DAYS       Freq.       %     Cumulative %
------     ------  --------  ------------  
0 - 4         5       20%         20%
5 - 9        12       48%         68%
10 - 14       6       24%         92%
15 - 19       1        4%         96%
20 - 24       0        0%         96%
25 - 29       0        0%         96%
30 - 34       1        4%        100%
------------------------------------------
TOTAL        25      100%         --

• Percent less than 5 days = 20.0%. 

• Percent less 15 days = 92%. [Cumulative percentage for the third class, 10 - 14 days.]

• Percent at least 15 days = 2 / 25 =  8%. 

2.5 %Body weight expressed as a percentage of ideal (%IDEAL). Percent of ideal body weight (n = 18)

(A) Stemplot - Data have a negative skew and high outlier (shape), the median is 114 (underlined), and spread from 88 to 152. 

08|8
09|59
10|0147
11|444679
12|0145
13|
14|
15|2
×10

(B) Frequency table, 20-unit class intervals:

%IDEAL      Freq.   RelFreq (%)   CumFreq (%)
------     ------  ------------   -----------  
 80 - 99      3       16.7%       16.7%
100 - 119    10       55.6        72.2
120 - 139     4       22.2        94.4
140 - 159     1        5.6       100.0% 
------------------------------------------
TOTAL        18      100.0%       --

2.7 Children of physicians (DOCKIDS)

(A) The stemplot is shown below. Data have a positive skew (shape), a median of 2 (underlined, central location), and spread from 0 to 7. 

0|0000
1|00000
2|000000
3|000
4|00
5|0
6|00
7|0
No. of children

(B) Freq table

Value   Freq.  RelFreq (%)   CumFreq (%)
------  -----  -----------   ----------  
0         4      16.7%        16.7%  
1         5      20.8         37.5
2         6      25.0         62.5 
3         3      12.5         75.0
4         2       8.3         83.3
5         1       4.2         87.5
6         2       8.3         95.8
7         1       4.2        100.0%
-----------------------------------
TOTAL    24     100.0%         --

(C) 75%
(D) 62.5%

2.9 Grad student ages (n = 36). There is a low outlier (16), which could represent a data entry error (26?) or could be a prodigy. The median is 28 (underlined). Data spread from 16 to 33. 

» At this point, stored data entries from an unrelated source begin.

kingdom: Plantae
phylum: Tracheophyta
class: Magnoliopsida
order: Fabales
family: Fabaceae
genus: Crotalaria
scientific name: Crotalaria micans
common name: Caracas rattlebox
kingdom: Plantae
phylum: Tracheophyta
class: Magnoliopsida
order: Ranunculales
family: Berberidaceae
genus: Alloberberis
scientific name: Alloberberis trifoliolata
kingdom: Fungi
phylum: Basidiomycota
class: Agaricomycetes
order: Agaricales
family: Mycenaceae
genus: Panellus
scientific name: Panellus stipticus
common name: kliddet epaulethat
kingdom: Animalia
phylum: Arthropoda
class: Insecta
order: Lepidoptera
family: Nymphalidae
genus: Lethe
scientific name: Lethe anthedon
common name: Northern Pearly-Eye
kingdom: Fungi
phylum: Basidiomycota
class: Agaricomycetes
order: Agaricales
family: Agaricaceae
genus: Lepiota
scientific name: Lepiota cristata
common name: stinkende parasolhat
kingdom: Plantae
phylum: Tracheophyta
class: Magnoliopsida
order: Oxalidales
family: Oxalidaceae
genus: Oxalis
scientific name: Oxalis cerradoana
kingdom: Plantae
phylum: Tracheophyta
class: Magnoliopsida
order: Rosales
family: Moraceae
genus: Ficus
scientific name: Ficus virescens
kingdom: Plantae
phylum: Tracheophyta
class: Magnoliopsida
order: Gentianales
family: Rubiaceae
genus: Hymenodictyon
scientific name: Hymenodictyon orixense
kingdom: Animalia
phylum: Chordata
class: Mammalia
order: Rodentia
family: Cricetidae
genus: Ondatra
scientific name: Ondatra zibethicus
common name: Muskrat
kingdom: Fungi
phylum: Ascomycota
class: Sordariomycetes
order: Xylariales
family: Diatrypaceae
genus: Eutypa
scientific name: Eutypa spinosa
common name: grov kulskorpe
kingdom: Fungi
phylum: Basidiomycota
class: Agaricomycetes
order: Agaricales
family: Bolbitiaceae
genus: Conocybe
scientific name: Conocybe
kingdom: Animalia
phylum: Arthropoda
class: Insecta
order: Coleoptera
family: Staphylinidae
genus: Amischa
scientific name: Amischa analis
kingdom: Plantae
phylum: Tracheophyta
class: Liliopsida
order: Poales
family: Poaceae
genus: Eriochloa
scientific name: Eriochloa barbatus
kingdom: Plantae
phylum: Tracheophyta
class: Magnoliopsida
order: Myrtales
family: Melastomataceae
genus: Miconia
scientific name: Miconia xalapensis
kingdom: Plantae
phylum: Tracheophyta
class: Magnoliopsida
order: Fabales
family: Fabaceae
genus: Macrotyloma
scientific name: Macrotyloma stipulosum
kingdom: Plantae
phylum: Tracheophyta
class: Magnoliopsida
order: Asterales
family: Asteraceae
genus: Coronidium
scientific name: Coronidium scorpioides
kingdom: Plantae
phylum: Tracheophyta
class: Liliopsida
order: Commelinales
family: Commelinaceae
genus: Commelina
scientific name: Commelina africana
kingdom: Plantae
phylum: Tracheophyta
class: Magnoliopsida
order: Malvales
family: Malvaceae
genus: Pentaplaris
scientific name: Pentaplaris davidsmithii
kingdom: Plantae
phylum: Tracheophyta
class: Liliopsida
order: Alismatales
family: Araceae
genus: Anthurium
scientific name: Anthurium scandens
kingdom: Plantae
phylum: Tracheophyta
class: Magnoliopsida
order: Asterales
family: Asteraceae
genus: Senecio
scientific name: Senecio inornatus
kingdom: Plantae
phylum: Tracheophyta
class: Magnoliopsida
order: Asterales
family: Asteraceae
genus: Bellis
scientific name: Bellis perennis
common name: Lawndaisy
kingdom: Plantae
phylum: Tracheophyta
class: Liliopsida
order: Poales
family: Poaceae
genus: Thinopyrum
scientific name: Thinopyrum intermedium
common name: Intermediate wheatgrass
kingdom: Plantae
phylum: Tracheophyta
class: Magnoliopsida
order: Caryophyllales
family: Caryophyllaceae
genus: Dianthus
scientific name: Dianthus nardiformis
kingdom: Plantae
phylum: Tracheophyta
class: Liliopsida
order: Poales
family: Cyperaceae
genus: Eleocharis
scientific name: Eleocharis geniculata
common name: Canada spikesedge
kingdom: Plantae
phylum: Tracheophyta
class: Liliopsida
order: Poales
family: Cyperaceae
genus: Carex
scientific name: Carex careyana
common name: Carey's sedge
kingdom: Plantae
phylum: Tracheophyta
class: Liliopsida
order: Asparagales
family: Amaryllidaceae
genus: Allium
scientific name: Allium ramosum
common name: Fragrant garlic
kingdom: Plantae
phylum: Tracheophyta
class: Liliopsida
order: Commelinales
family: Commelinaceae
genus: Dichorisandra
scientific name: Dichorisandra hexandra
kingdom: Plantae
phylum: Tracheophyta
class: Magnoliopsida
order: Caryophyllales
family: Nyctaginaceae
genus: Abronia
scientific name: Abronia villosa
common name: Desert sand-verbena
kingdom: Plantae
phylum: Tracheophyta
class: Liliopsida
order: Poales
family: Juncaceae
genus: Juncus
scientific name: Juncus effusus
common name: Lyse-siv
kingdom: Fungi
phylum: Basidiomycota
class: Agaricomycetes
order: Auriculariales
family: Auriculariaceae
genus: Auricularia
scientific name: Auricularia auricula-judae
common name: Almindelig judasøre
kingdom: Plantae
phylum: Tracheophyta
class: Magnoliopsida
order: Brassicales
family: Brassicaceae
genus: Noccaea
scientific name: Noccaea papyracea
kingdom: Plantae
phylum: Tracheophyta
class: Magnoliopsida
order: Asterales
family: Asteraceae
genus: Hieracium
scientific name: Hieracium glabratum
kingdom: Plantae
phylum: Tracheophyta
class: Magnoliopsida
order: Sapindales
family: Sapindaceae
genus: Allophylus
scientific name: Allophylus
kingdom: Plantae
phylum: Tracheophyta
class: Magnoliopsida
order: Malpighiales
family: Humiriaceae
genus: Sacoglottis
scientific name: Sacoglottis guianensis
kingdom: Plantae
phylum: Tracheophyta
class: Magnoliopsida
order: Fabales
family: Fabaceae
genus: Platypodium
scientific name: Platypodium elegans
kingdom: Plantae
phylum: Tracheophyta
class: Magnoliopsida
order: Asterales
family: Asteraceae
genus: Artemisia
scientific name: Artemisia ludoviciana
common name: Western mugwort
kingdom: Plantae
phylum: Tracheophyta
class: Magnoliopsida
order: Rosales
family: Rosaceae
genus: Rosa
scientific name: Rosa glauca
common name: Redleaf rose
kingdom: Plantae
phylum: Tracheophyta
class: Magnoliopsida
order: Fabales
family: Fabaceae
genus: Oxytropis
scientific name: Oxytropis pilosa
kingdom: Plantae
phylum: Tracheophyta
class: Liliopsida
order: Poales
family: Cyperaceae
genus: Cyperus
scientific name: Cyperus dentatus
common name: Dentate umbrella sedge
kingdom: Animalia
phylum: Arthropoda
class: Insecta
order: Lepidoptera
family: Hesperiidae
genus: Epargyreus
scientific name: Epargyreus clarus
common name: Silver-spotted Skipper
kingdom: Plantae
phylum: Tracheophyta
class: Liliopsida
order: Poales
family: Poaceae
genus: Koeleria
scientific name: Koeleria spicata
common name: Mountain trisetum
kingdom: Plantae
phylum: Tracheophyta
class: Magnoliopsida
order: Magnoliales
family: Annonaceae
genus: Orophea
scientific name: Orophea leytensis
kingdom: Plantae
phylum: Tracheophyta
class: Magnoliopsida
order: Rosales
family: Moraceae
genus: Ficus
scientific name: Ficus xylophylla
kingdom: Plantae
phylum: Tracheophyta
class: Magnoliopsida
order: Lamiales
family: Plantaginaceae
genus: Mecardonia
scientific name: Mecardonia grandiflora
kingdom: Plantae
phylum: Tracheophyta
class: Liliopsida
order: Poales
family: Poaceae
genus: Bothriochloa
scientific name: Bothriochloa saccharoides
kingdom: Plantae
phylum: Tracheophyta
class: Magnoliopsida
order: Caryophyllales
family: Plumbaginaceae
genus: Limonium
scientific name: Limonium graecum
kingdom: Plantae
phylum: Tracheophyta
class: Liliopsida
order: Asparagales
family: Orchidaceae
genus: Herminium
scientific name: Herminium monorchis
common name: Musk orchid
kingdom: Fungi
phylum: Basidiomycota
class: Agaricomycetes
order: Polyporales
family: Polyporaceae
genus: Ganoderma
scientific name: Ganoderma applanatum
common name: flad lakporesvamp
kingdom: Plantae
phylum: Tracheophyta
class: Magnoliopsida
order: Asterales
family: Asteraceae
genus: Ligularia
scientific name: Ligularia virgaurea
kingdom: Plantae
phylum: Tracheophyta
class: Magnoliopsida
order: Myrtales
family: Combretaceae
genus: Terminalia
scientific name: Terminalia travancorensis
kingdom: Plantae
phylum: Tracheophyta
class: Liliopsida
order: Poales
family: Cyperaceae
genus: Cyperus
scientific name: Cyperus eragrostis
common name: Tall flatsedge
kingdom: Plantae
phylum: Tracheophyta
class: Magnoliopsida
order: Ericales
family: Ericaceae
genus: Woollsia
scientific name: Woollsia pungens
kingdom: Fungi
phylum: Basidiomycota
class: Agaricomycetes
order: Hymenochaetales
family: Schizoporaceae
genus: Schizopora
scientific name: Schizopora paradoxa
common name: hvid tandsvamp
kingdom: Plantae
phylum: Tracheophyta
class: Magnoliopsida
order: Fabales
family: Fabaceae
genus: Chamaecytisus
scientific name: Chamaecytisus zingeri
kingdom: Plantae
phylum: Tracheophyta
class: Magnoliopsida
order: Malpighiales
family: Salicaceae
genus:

2.11 UNICEF low birth weight data (UNICEF.SAV)

(A) Here's a picture of the SPSS plot. There is a positive skew, a low outlier and four high outliers ("extremes"). The location of the median = (109 + 1) / 2 = 55, so the median must be 9. Data spread from 1 to something greater than or equal to 28--we do not know the precise values of the extremes from the SPSS stemplot, but do see from frequency table (part B) that the maximum value is 39.

(B) USA value = 7

(C) Frequency table. From the frequency table below, we can see that a value of 7 has a cumulative percent of 36.7. So does 12 other countries. 

Aside: How to rank ties. We often encounter ties when data are put into depth order. We can try to extrapolate the rankings of ties with a little more accuracy by sorting the data from low to high and assigning an initial depth, wherever the cards may fall. When there is a tie, we give each value in that tie its average rank. For instance, the 6 lowest data points in rank order are shown below. Notice that Finland, Ireland, Norway, and Sweden all have a value of 4, putting them at depths between 2 and 5. It doesn't make sense to give a different rank to Finland, Ireland, Norway, and Sweden, so we average the ranks and give each a rank of (2 + 5) / 2 = 3.5. (If we continued with this logic, we could show that the USA has a rank of 34.)